*** Given data ***

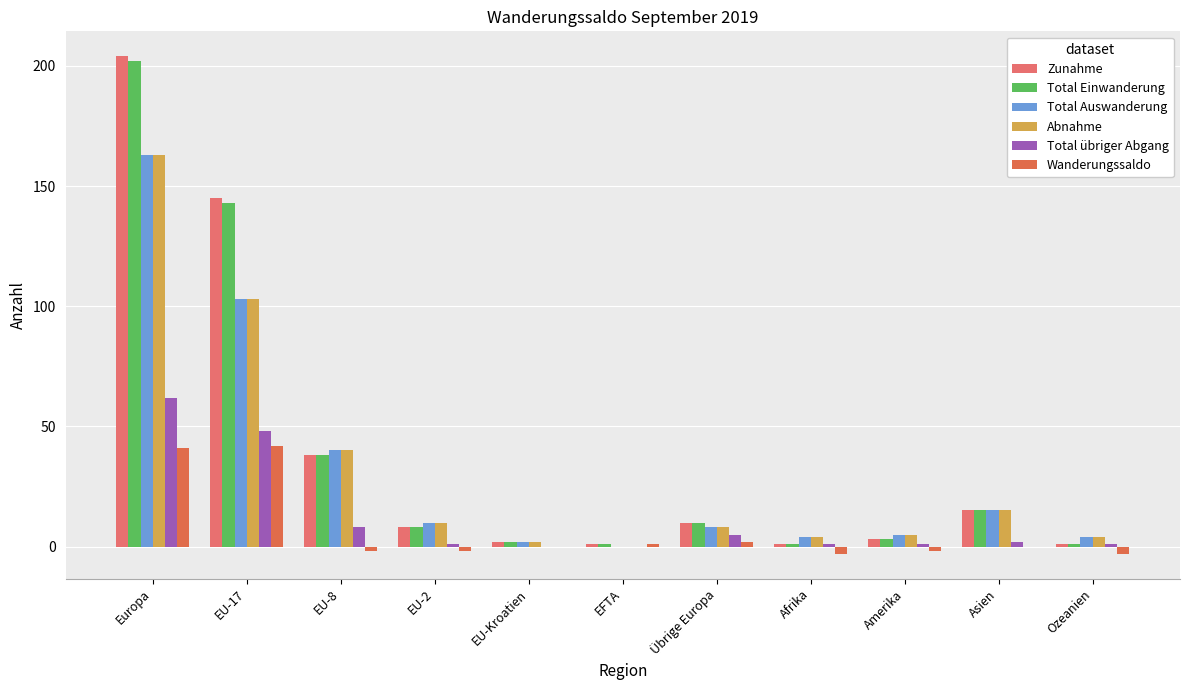

What is the lowest value of the Total Einwanderung series?

1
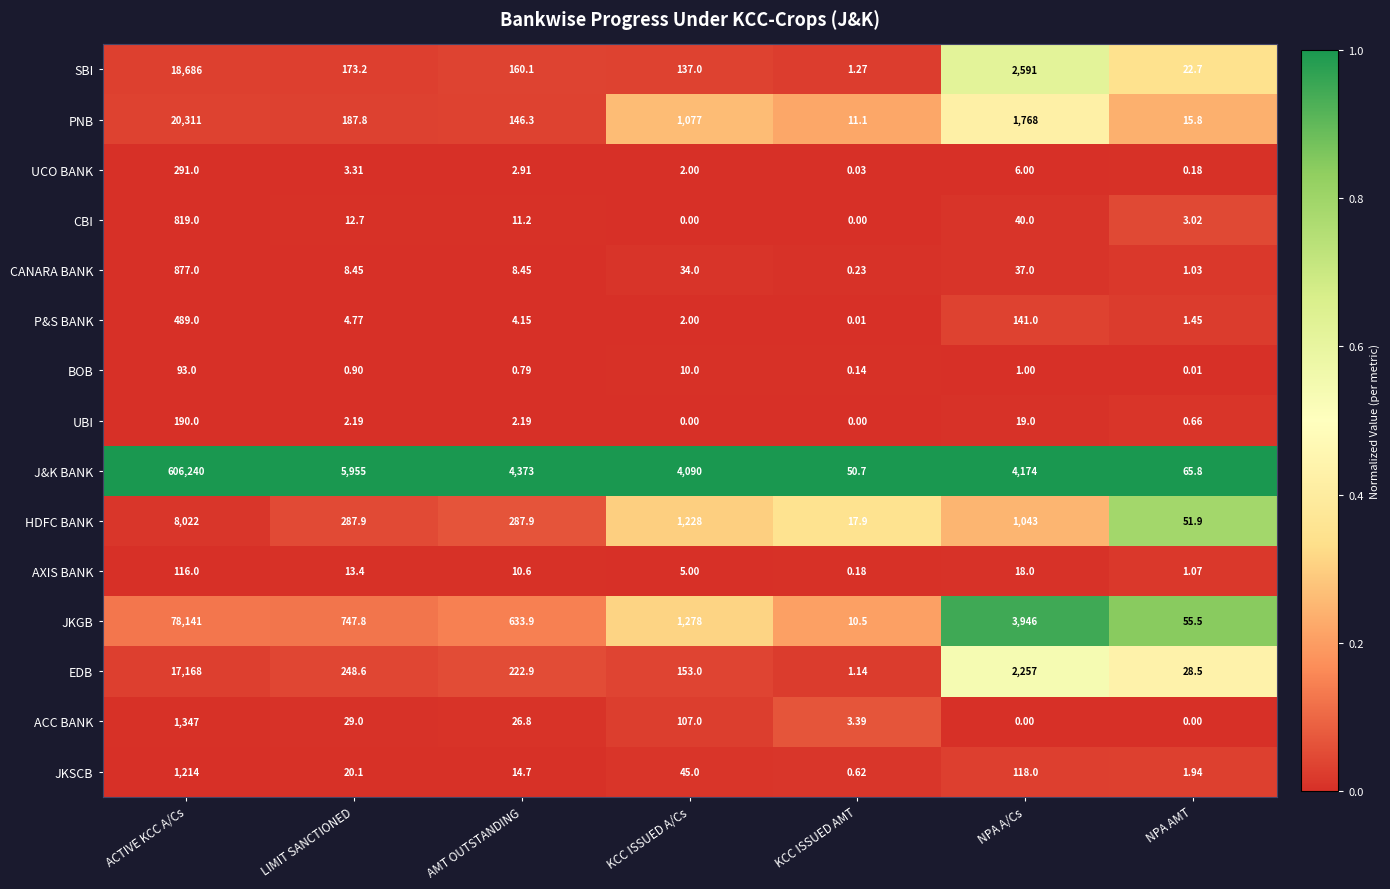

Which series changed the most between ACTIVE KCC A/Cs and KCC ISSUED AMT?

J&K BANK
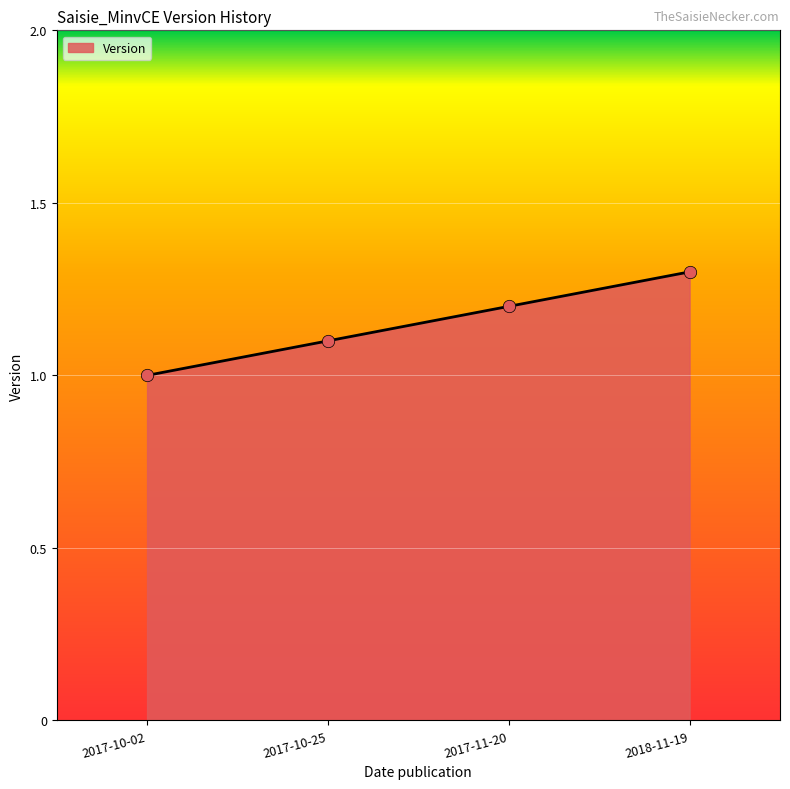

Approximately how many times larger is the value at 2018-11-19 compared to 2017-10-02?

1.3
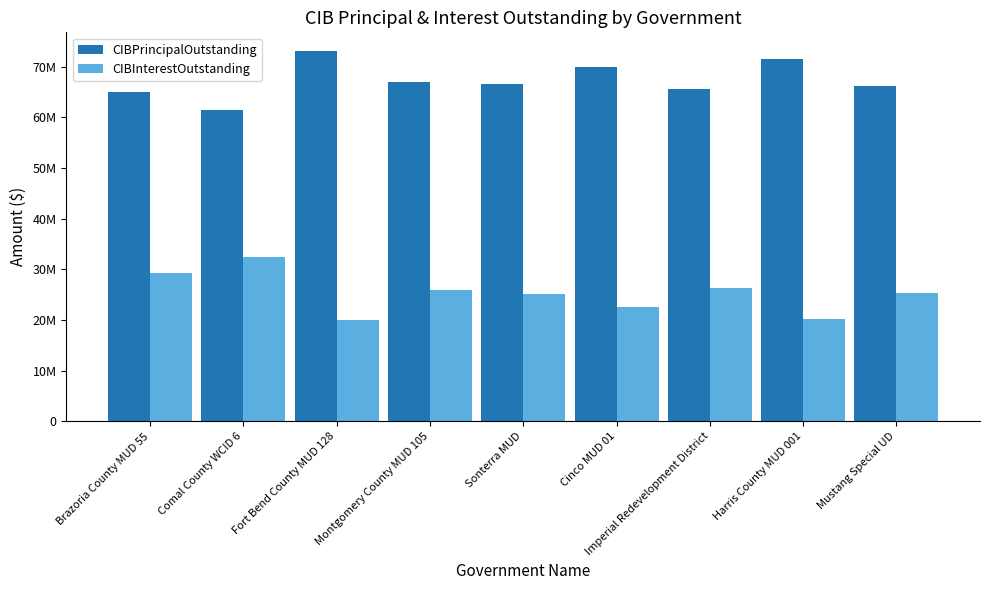

What are all the series names shown in the legend?

CIBPrincipalOutstanding, CIBInterestOutstanding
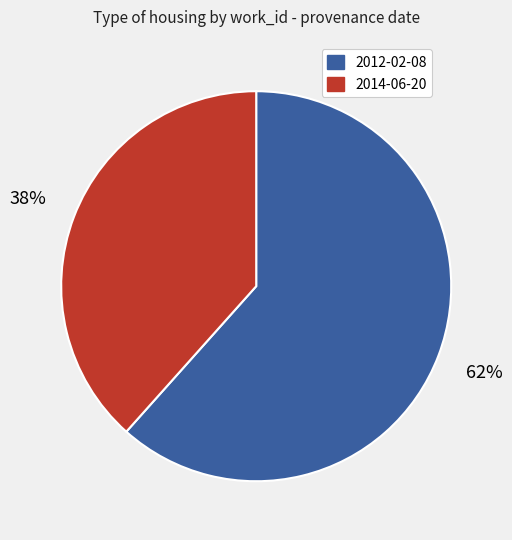

To the nearest percent, what portion does 2014-06-20 represent?

38%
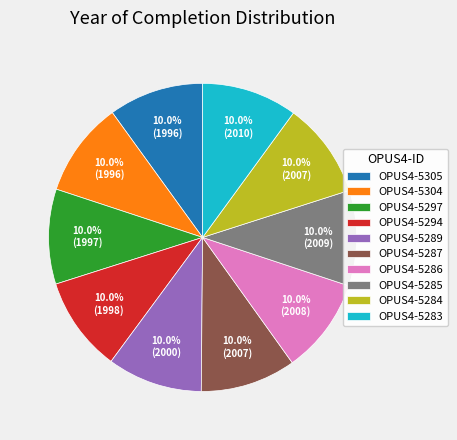

What percentage is the OPUS4-5304 slice, to the nearest percent?

10%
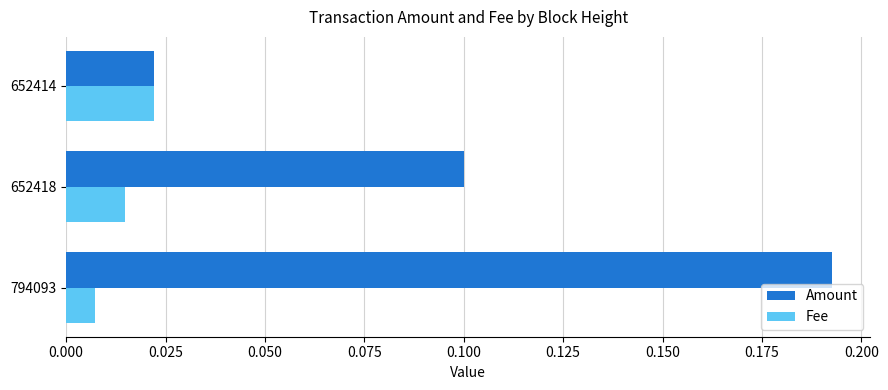

True or false: Amount has a value of 0.0 at 652418.

False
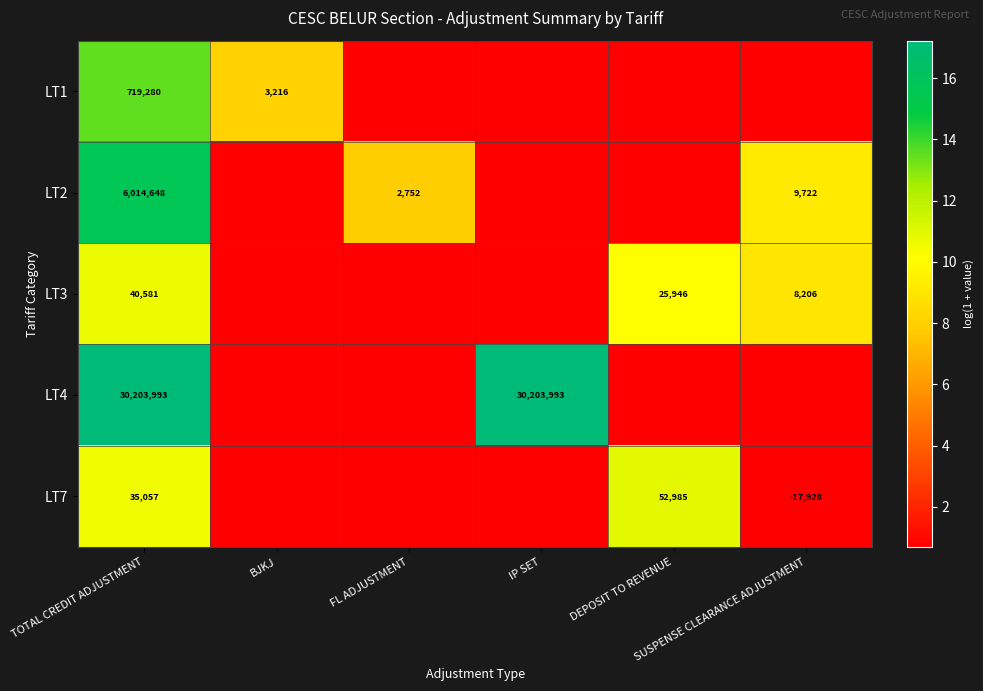

Which series has the largest range (max minus min)?

LT4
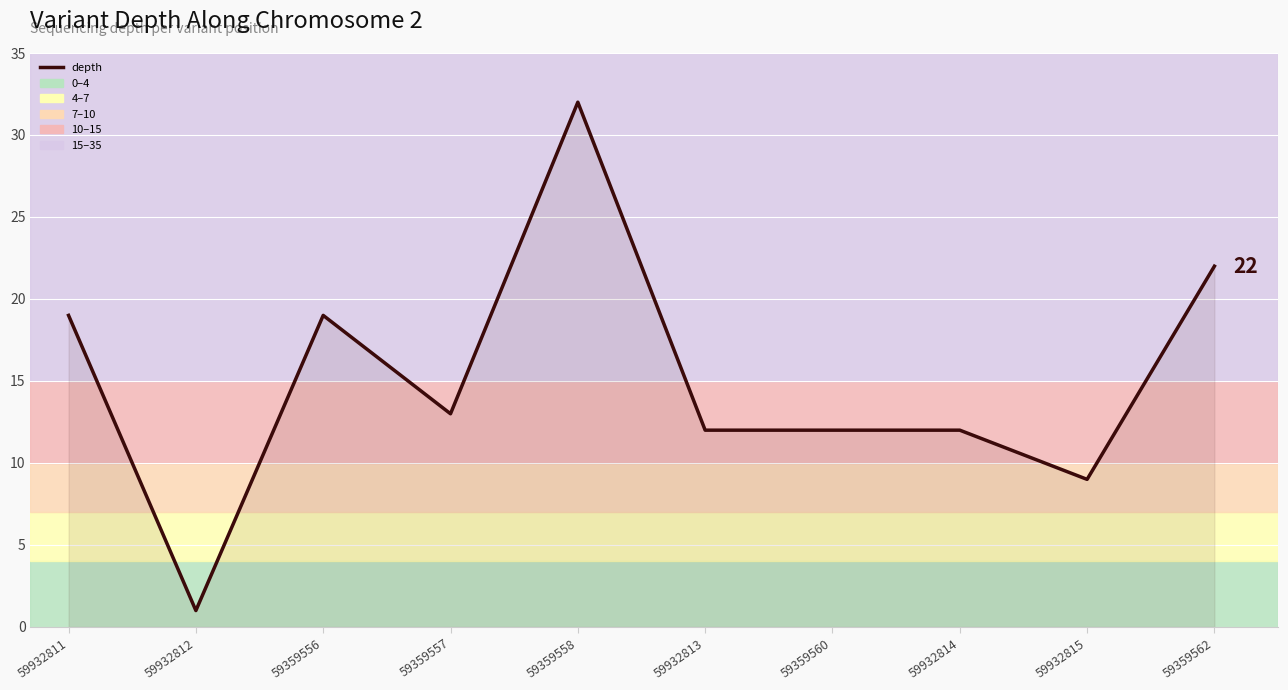

Does the chart display data point markers on the line(s)?

No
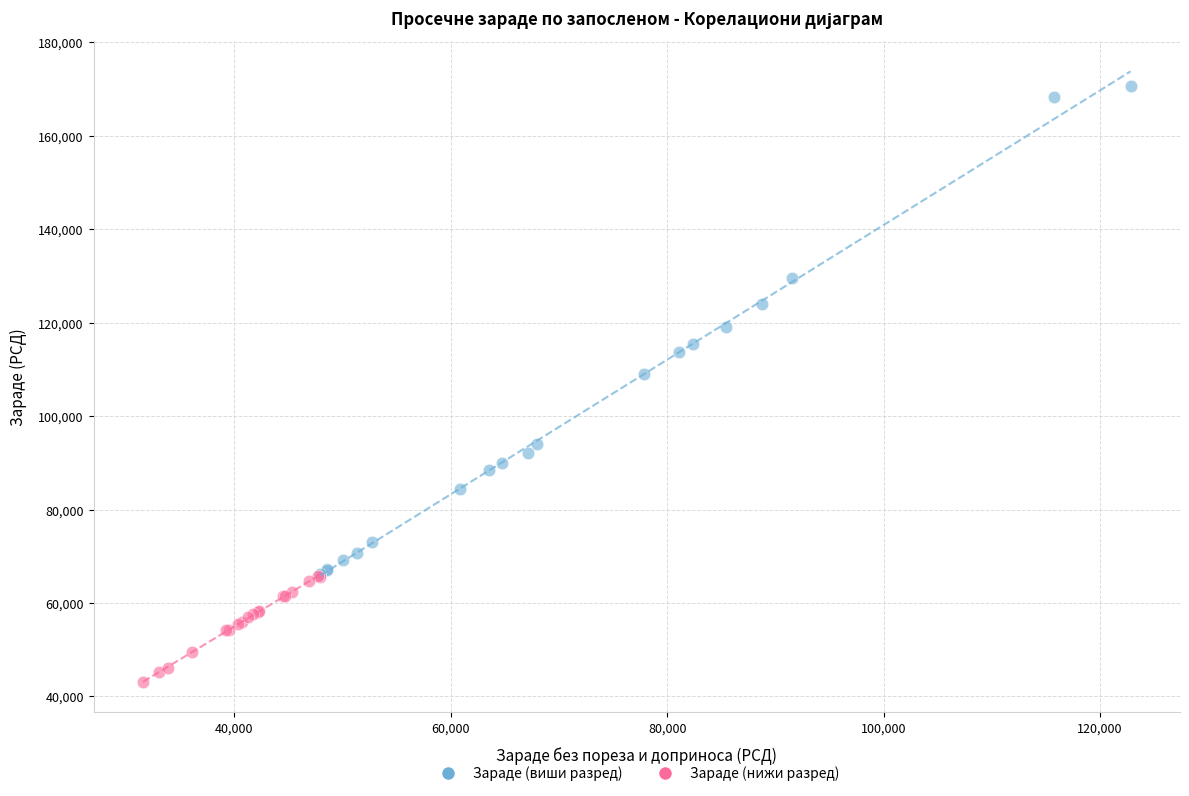

Which series has the widest spread of Y values?

Зараде (виши разред)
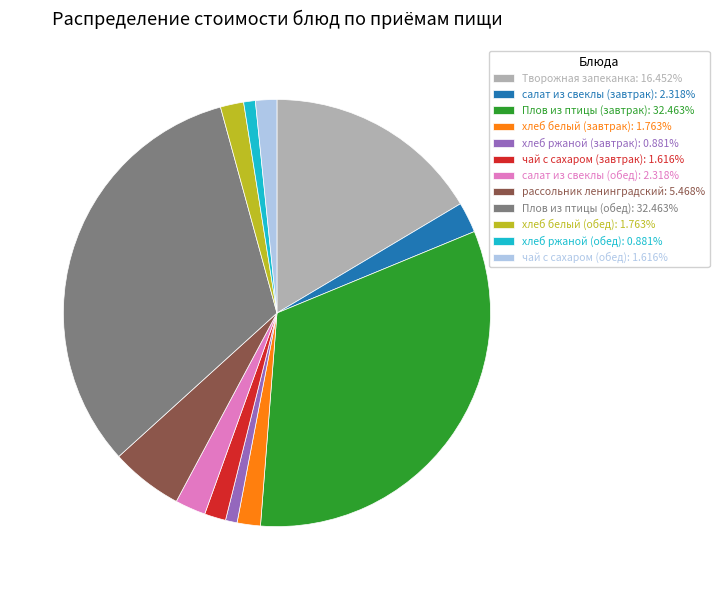

Is Творожная запеканка the majority of the pie?

No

*** End of Given data ***

Write out every entry above word for word, omitting the pictures.

> _Result below_
What is the lowest value of the Total Einwanderung series?

1

Which series changed the most between ACTIVE KCC A/Cs and KCC ISSUED AMT?

J&K BANK

Approximately how many times larger is the value at 2018-11-19 compared to 2017-10-02?

1.3

What are all the series names shown in the legend?

CIBPrincipalOutstanding, CIBInterestOutstanding

To the nearest percent, what portion does 2014-06-20 represent?

38%

What percentage is the OPUS4-5304 slice, to the nearest percent?

10%

True or false: Amount has a value of 0.0 at 652418.

False

Which series has the largest range (max minus min)?

LT4

Does the chart display data point markers on the line(s)?

No

Which series has the widest spread of Y values?

Зараде (виши разред)

Is Творожная запеканка the majority of the pie?

No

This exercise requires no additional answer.